Слово “патриотизм”, кажется, вообще не из лексикона Буркова. Но получается, что вот этот вестернизированный интеллектуал и является нормальным русским патриотом. В его уважении и восхищении Америкой гораздо больше здорового национального чувства, нежели в истерических декларациях наших нынешних националистов, тех, кому для возвеличивания своей страны (которую они втайне ставят невысоко) непременно нужно принизить всех остальных.
Похоже, — во всяком случае, очень хотелось бы надеяться, — что мы имеем дело с первыми симптомами появления в России целого типа людей — новых русских, но уже без уничижительных кавычек.
* * *
Три отклика на отдельные, в общем, мало связанные друг с другом — и по жанру, и по содержанию, и по целям — публикации, написавшись, объединились сами. Оказалось, что в мемуарной очерково-эссеистской прозе время и эпоха отпечатываются необыкновенно выразительно и точно, хотят того или нет ее авторы. Это в художественном произведении писатель вступает в диалог со временем на равных, только там он — творец, демиург, хозяин материала. Когда же он начинает писать о себе, о своих друзьях, когда разламывается замкнутость художественного пространства, когда ведет он сюжет, не им выстроенный, прослеживает логику событий, не им выведенную, то, как бы он ни старался вмешаться в свой материал — комментируя, что-то подчеркивая, что-то приглушая, что-то изменяя и утаивая, сознательно или бессознательно, — в конечном счете он пишет под диктовку. Предоставив автору право тешиться иллюзией своего могущества, его рукой пишет сама эпоха, пишет о себе от первого лица.

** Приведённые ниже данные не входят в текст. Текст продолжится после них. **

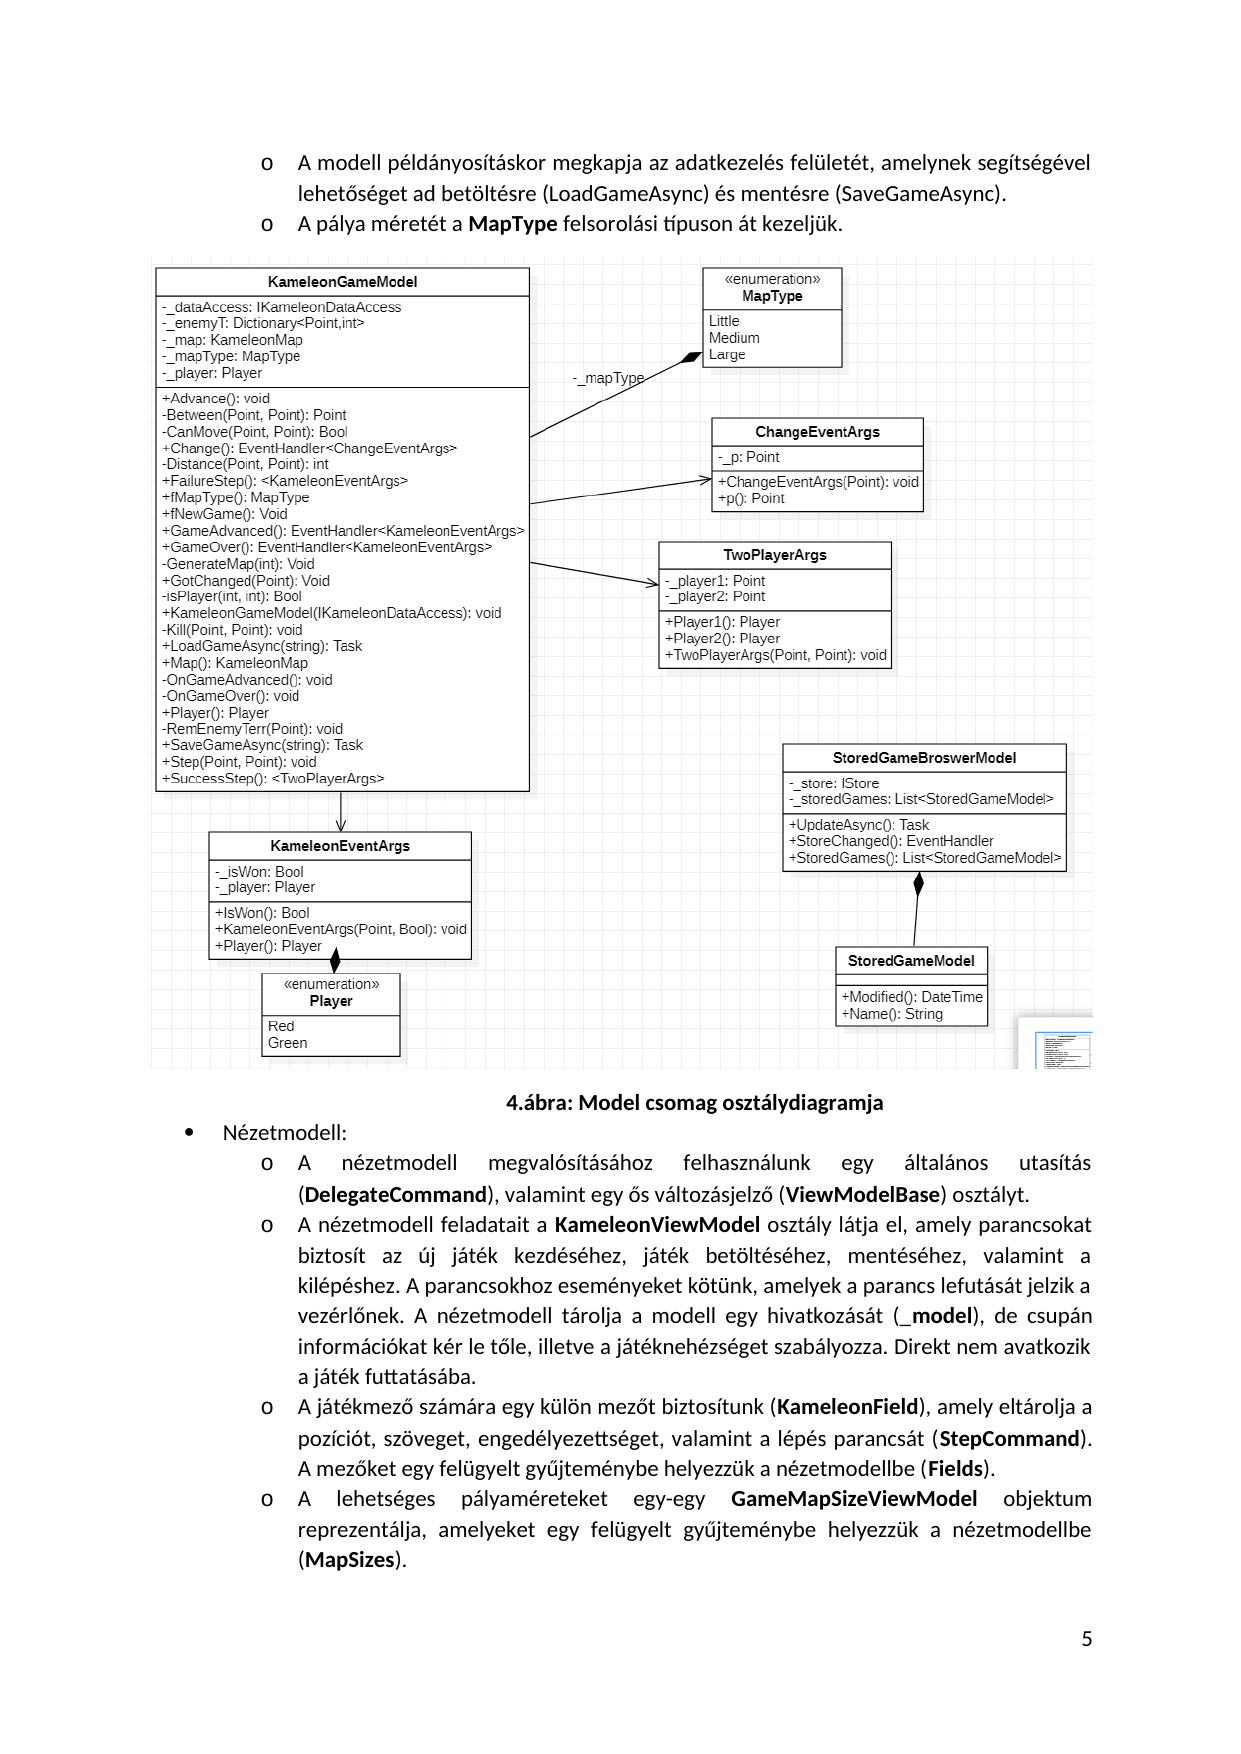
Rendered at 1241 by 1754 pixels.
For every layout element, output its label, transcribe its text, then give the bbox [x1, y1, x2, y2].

И даже по представленному здесь как бы случайно сложившемуся фрагменту современной мемуаристики мы получаем возможность наблюдать за непрерывно развивающимся сюжетом нашей эпохи, в данном случае воплощенном в трех авторах-персонажах: поздний шестидесятник, человек 70-х годов, человек 80-х. Движение этого сюжета завораживает отсутствием финала, оно разомкнуто в будущее, предугадать которое трудно, да, наверное, и не нужно…
1 Гандлевский Сергей. Трепанация черепа. История болезни. Повесть. — “Знамя”, 1995, № 1.
2 Дидуров Алексей. Коммуналка. — “Огонек”, 1993, № 17; Двор. — “Огонек”, 1993, № 23 — 24; Компания. — “Огонек”, 1993, № 30 — 31; Три года, считая дорогу. — “Огонек”, 1994, № 2 — 3; Роза над прудом. — “Столица”, 1994, № 31; Сказание о чаше. Заметки бывшего спасателя. — “Столица”, 1994, № 40.
3 Бурков Сергей. Письма из Америки. — “Дружба народов”, 1994, № 5.